## Goal of the exercise
Leaving out the pictures, please reproduce exactly and only the lines from the one that contains "for itself." through the last line below.

##### Records for the task #####

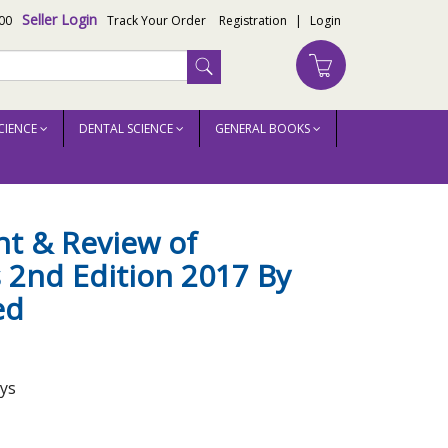
Seller Login
00
Track Your Order
Registration
|
Login
CIENCE
DENTAL SCIENCE
GENERAL BOOKS
rsheed
nt & Review of
 2nd Edition 2017 By
ed
ays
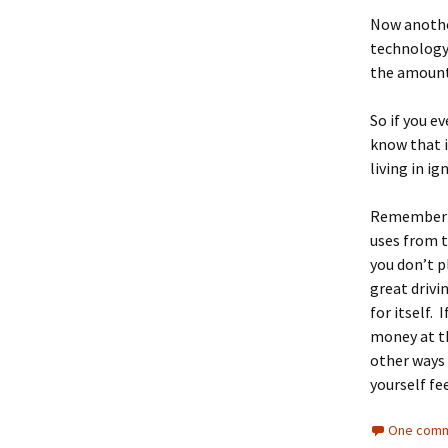
Now another
technology 
the amount 
So if you e
know that i
living in ig
Remember th
uses from t
you don’t p
great drivi
for itself.
money at th
other ways 
yourself f
One comm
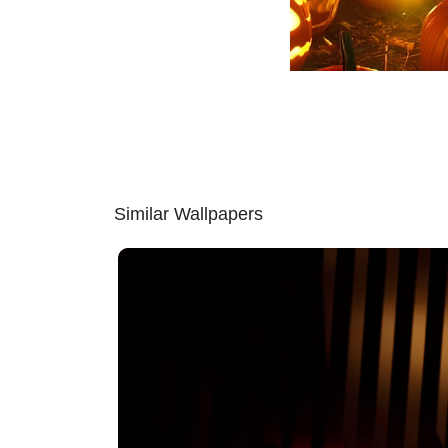
Similar Wallpapers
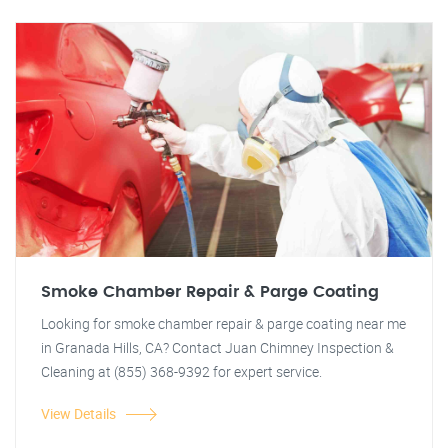
Smoke Chamber Repair & Parge Coating
Looking for smoke chamber repair & parge coating near me
in Granada Hills, CA? Contact Juan Chimney Inspection &
Cleaning at (855) 368-9392 for expert service.
View Details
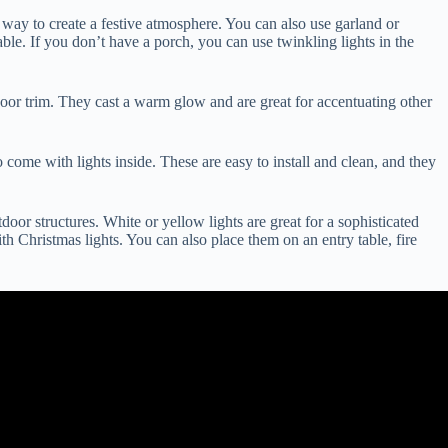
 way to create a festive atmosphere. You can also use garland or
ble. If you don’t have a porch, you can use twinkling lights in the
door trim. They cast a warm glow and are great for accentuating other
o come with lights inside. These are easy to install and clean, and they
oor structures. White or yellow lights are great for a sophisticated
th Christmas lights. You can also place them on an entry table, fire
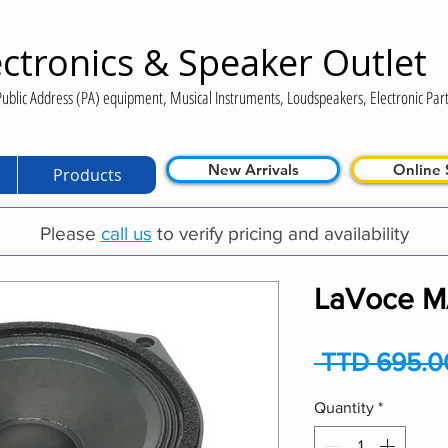
ctronics & Speaker Outlet
ublic Address (PA) equipment, Musical Instruments, Loudspeakers, Electronic Part
New Arrivals
Online 
Products
Please
call us
to verify pricing and availability
LaVoce M
 TTD 695.0
Quantity
*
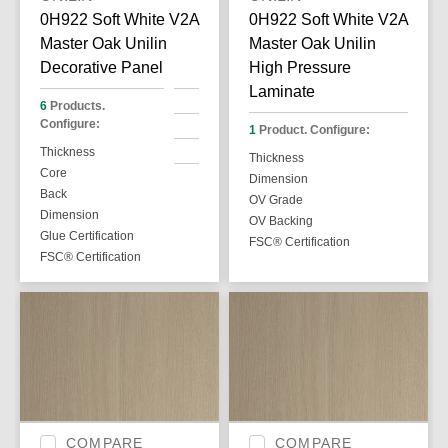
0H922 Soft White V2A
0H922 Soft White V2A
Master Oak Unilin
Master Oak Unilin
Decorative Panel
High Pressure
Laminate
6
Products.
Configure:
1
Product. Configure:
Thickness
Thickness
Core
Dimension
Back
OV Grade
Dimension
OV Backing
Glue Certification
FSC® Certification
FSC® Certification
COMPARE
COMPARE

#####

## Result of this task
for itself.
money at th
other ways 
yourself f
One comm
Similar Wallpapers
Smoke Chamber Repair & Parge Coating
Looking for smoke chamber repair & parge coating near me
in Granada Hills, CA? Contact Juan Chimney Inspection &
Cleaning at (855) 368-9392 for expert service.
View Details
 way to create a festive atmosphere. You can also use garland or
ble. If you don’t have a porch, you can use twinkling lights in the
door trim. They cast a warm glow and are great for accentuating other
o come with lights inside. These are easy to install and clean, and they
oor structures. White or yellow lights are great for a sophisticated
th Christmas lights. You can also place them on an entry table, fire
ctronics & Speaker Outlet
ublic Address (PA) equipment, Musical Instruments, Loudspeakers, Electronic Part
New Arrivals
Online 
Products
Please
call us
to verify pricing and availability
LaVoce M
 TTD 695.0
Quantity
*
0H922 Soft White V2A
0H922 Soft White V2A
Master Oak Unilin
Master Oak Unilin
Decorative Panel
High Pressure
Laminate
6
Products.
Configure:
1
Product. Configure:
Thickness
Thickness
Core
Dimension
Back
OV Grade
Dimension
OV Backing
Glue Certification
FSC® Certification
FSC® Certification
COMPARE
COMPARE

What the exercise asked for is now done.